The Sunday Times met Minister Swaminathan this week in response to his own request for an interview. However, the interview was inconclusively ended. Present during the brief meeting was his Private Secretary Shane Dullewa, close friend and former brother-in-law of Ravi Wethasinghe whose company Kumarca Engineering is the logistics agent for ArcelorMittal.

“I only want to tell you that the cost of each house is now not Rs. 2.1 million but Rs. 1.6 million,” the Minister said, adding that the price had been reduced by removing the furniture, fittings and WiFi from the package. These components alone had been estimated by the company to cost Rs. 600,000.
The prefab steel houses have been opposed on many grounds including price. Traditional masonry houses have been built in the North and East for less than Rs. 1 million. An alternate proposal is available for brick-and-mortar dwellings, complete with a financial proposal to raise funds locally (the ArcelorMittal project envisages foreign borrowings).

Moratuwa University experts have said the houses have inadequate foundations, insufficient roof support, are at risk of corrosion despite the coatings provided, are poorly ventilated and have no hearth and chimney. They also said the dwellings have poor or non-existent capacity for extension or repair, a much shorter life span than block wall houses, are unlikely to create a sense of ownership, unlikely to foster the local economy and generate employment and are at least double the cost of a block wall house.

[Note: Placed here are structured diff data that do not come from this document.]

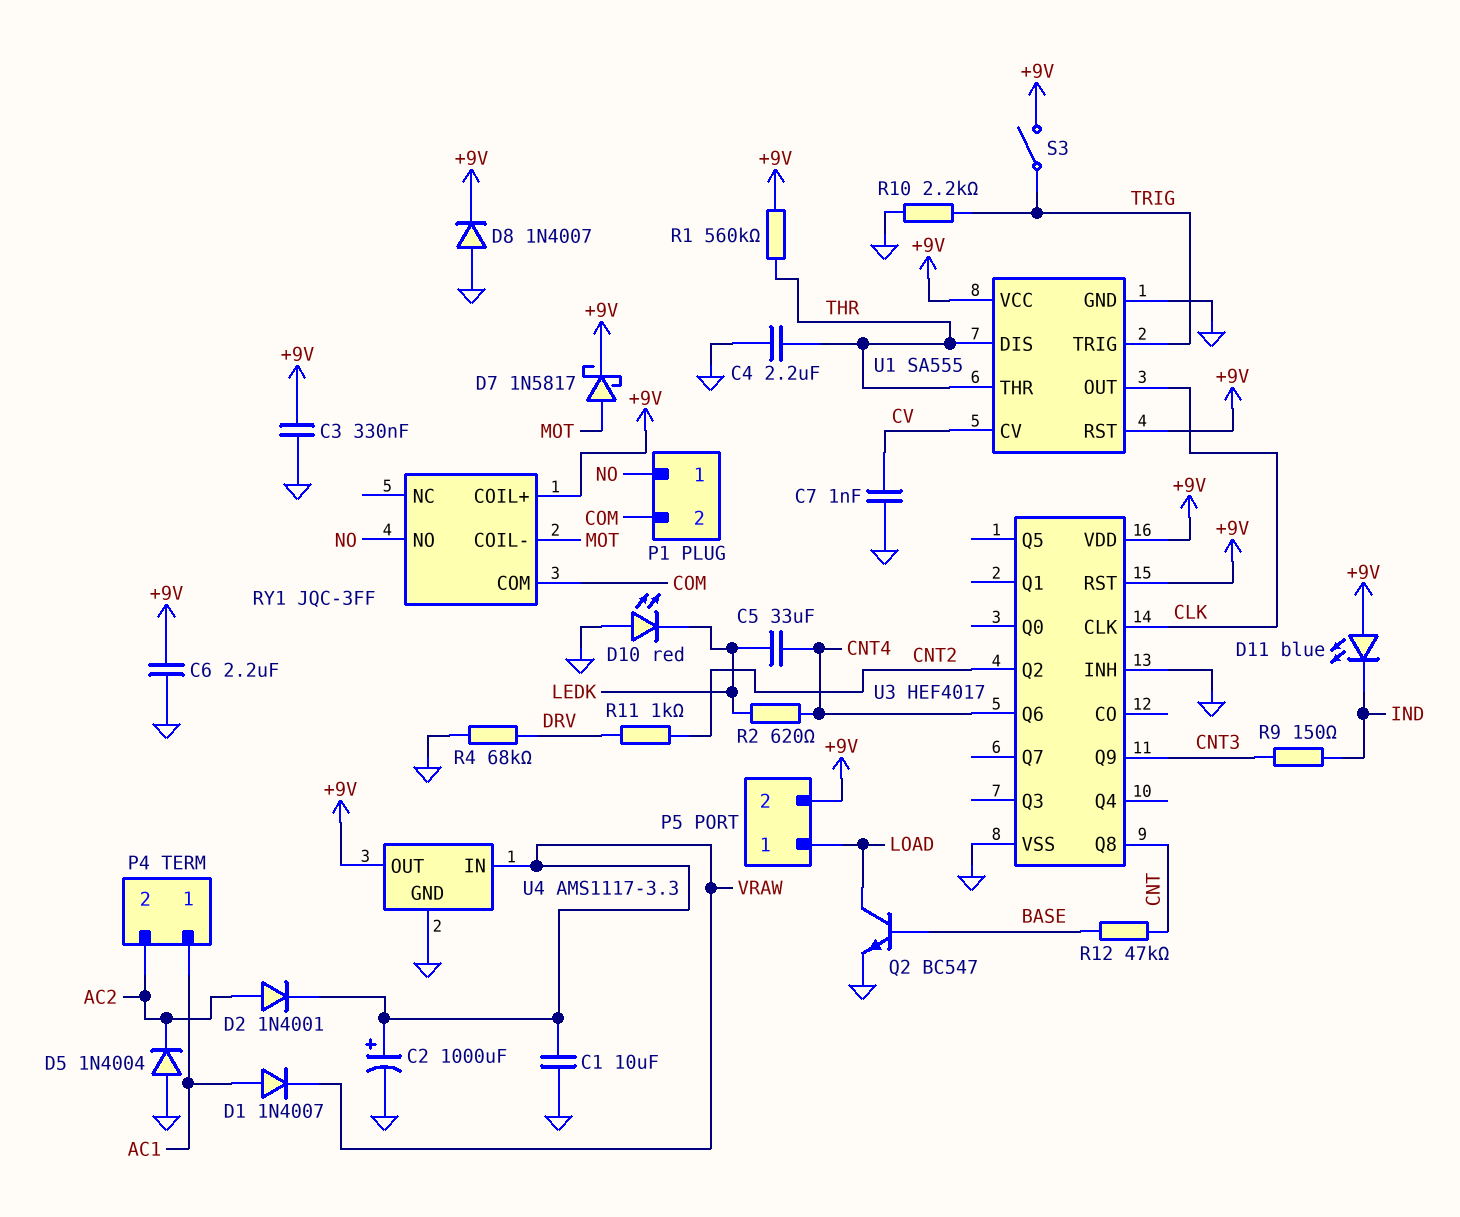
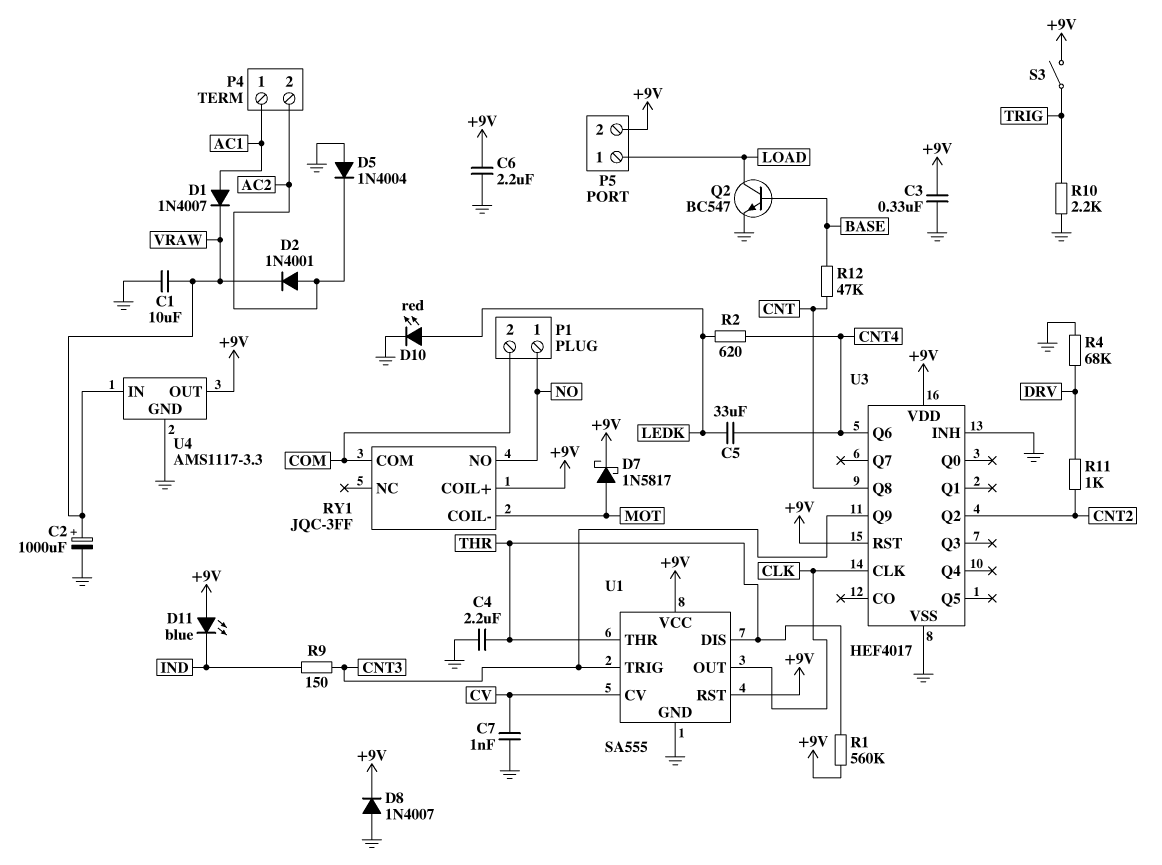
D10: LED red (A GND, K LEDK) -> LED red (A LEDK, K GND)
U1 pin TRIG: TRIG -> CNT3

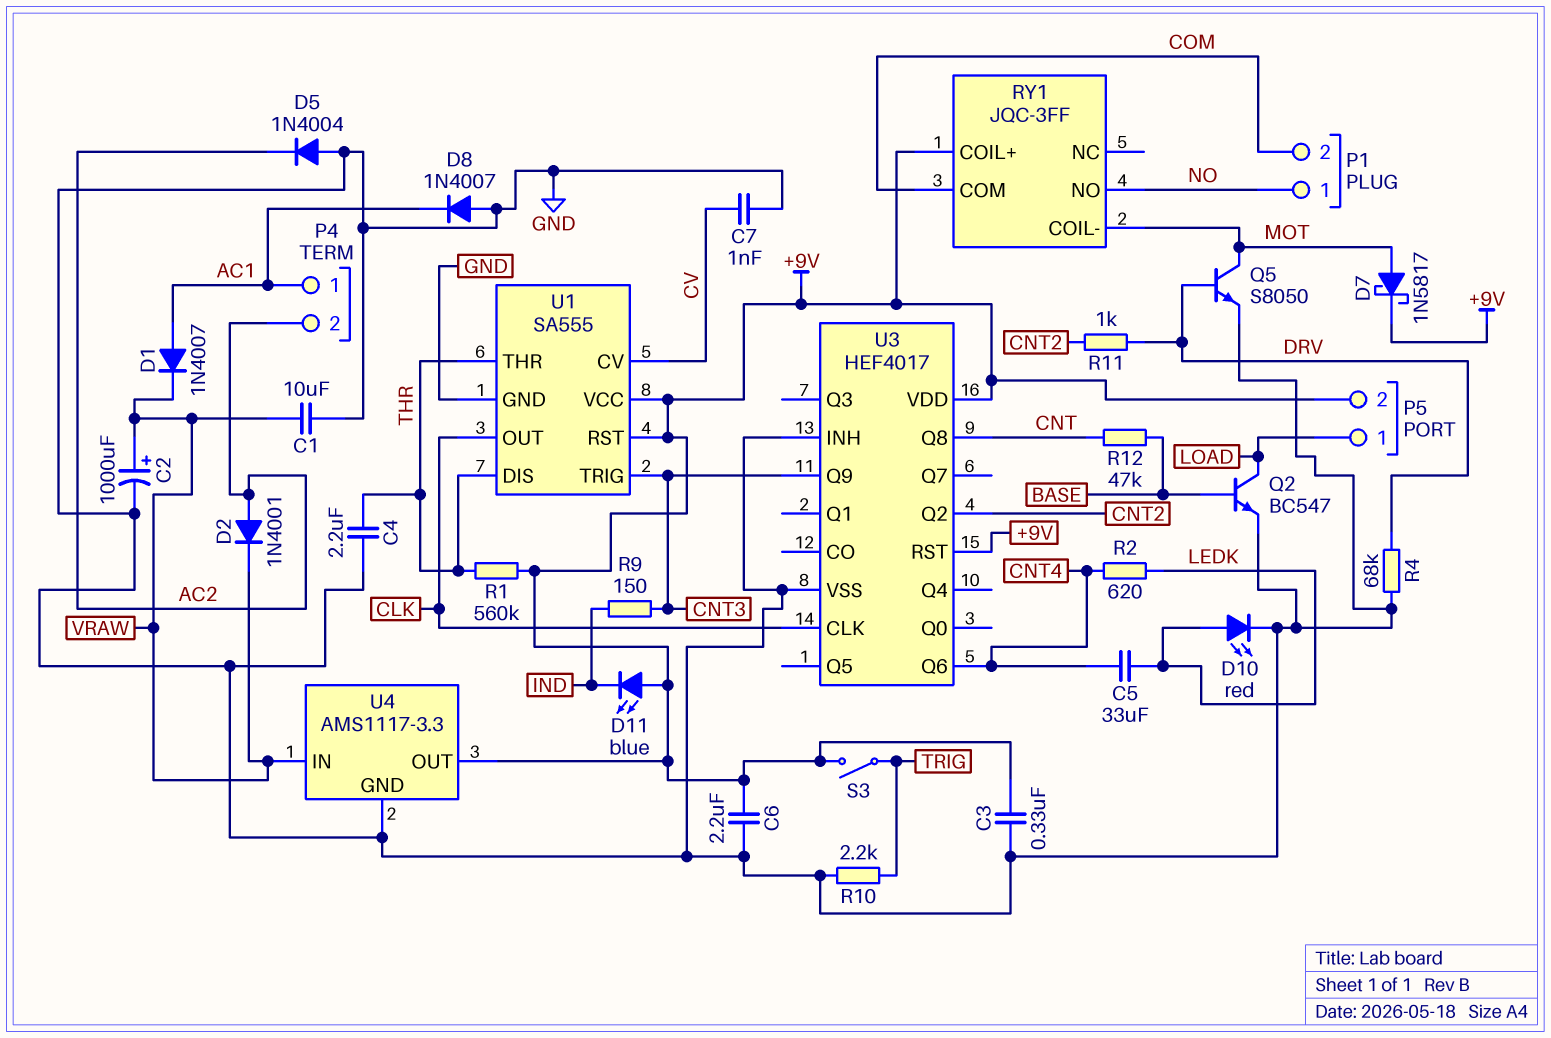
D8: diode 1N4007 (A GND, K +9V) -> diode 1N4007 (A GND, K AC1)
Q5: none -> NPN S8050 (B DRV, C MOT, E GND)

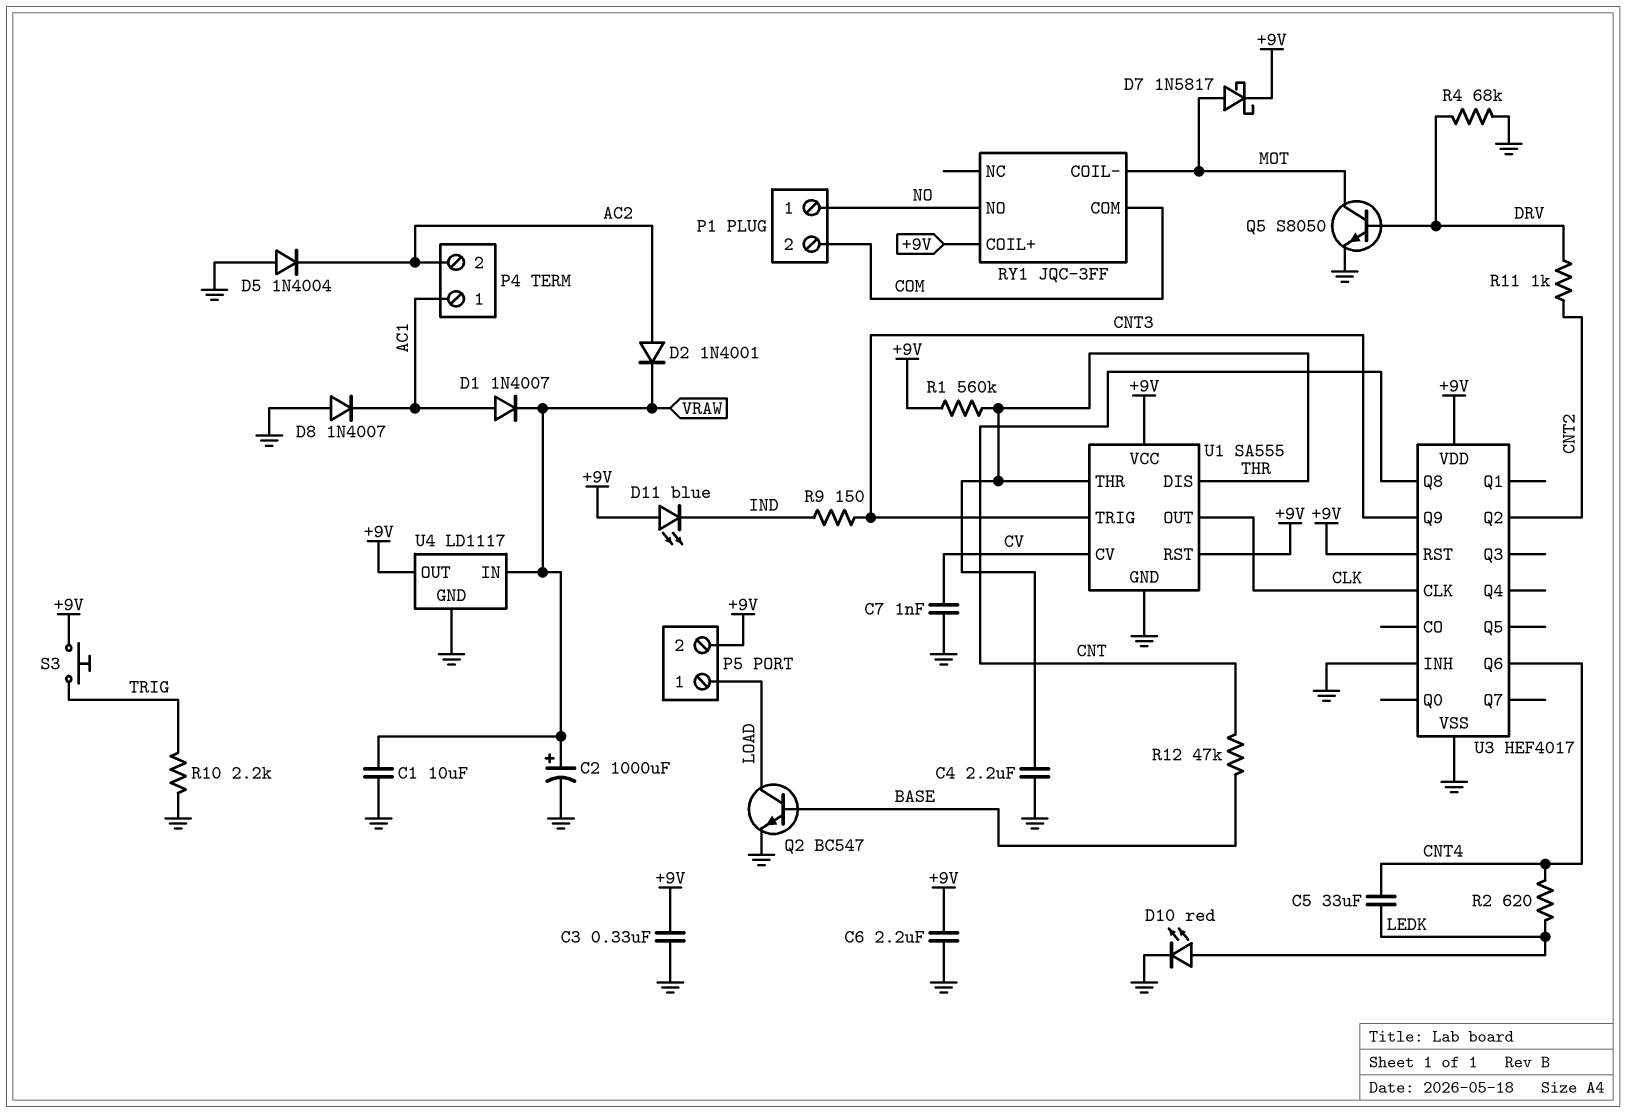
S3: switch (+9V, TRIG) -> button (+9V, TRIG)
U4: AMS1117-3.3 -> LD1117

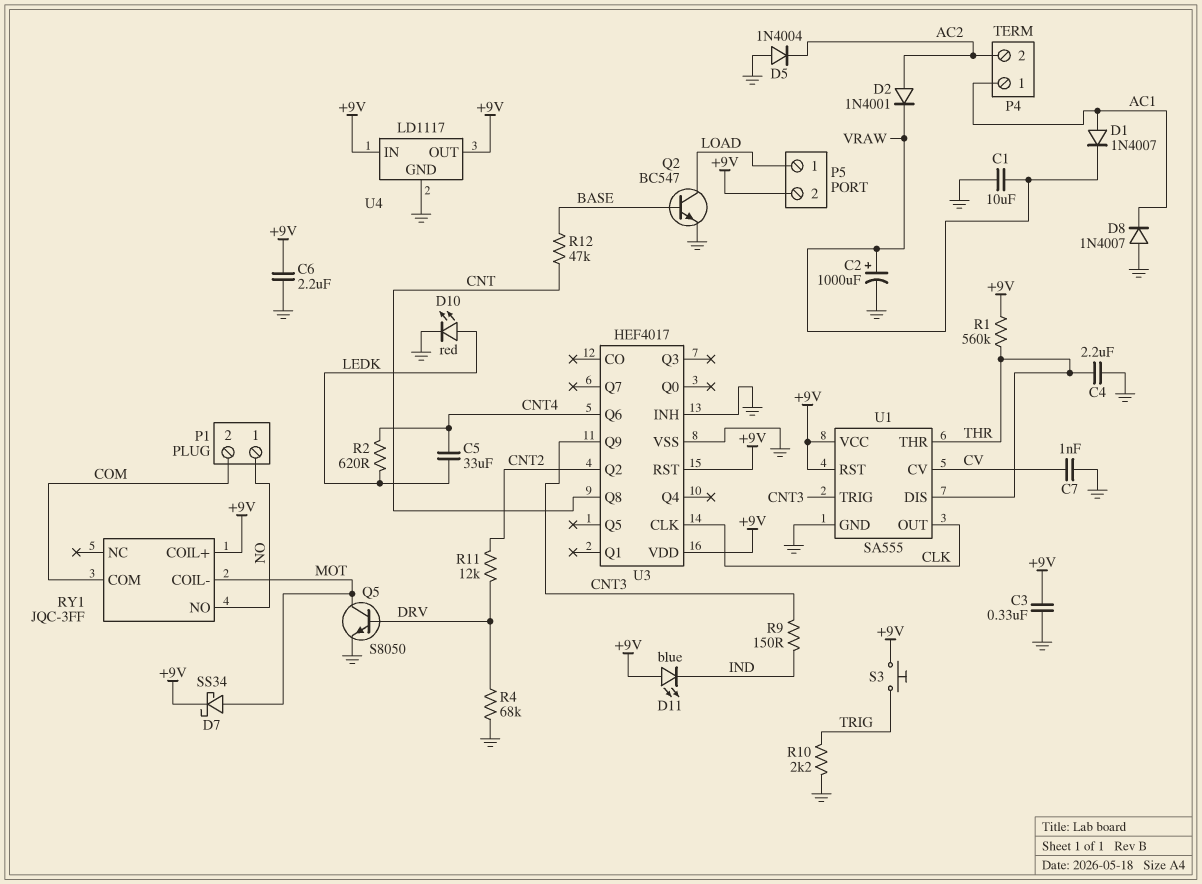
D7: schottky 1N5817 (A MOT, K +9V) -> schottky SS34 (A MOT, K +9V)
R11: 1k (CNT2, DRV) -> 12k (CNT2, DRV)
U4 pin IN: VRAW -> +9V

The Minister claimed the depth of the foundation of each house was one-and-a-half feet. However, a report commissioned by him from the University of Peradeniya says, “There is no foundation for the house…. Instead, the floor slab is first laid on the ground and the house is installed directly on this floor slab which has a thickness of about 150mm.”

The Peradeniya University team has said prefab metal housing is a good option for the urgent needs of displaced populations but that “there are certain improvements needed”. This includes strengthening the floor slab and constructing a rubble masonry foundation, reducing the span of the roof, providing stronger door hinges, providing ventilation openings (the houses do not have any ventilation openings except doors and windows), etc. None of these recommendations has been adopted by ArcelorMittal.

In a separate letter to the Sunday Times after the aborted interview, Minister Swaminathan inter-alia, states that the project to build 65,000 houses in the North and East was not an unsolicited project and that 35 companies bid for the tender. He says a Cabinet Appointed Negotiating Committee and the Project Committee evaluated the 35 proposals submitted and decided ArcelorMittal Construction, France was the most suitable.

He points out that the promotion of an alternate proposal after the completion of tender process by the Cabinet Appointed Tender Board Committee is to place a party at an undue advantage having not taken part in a fair and transparent tender process.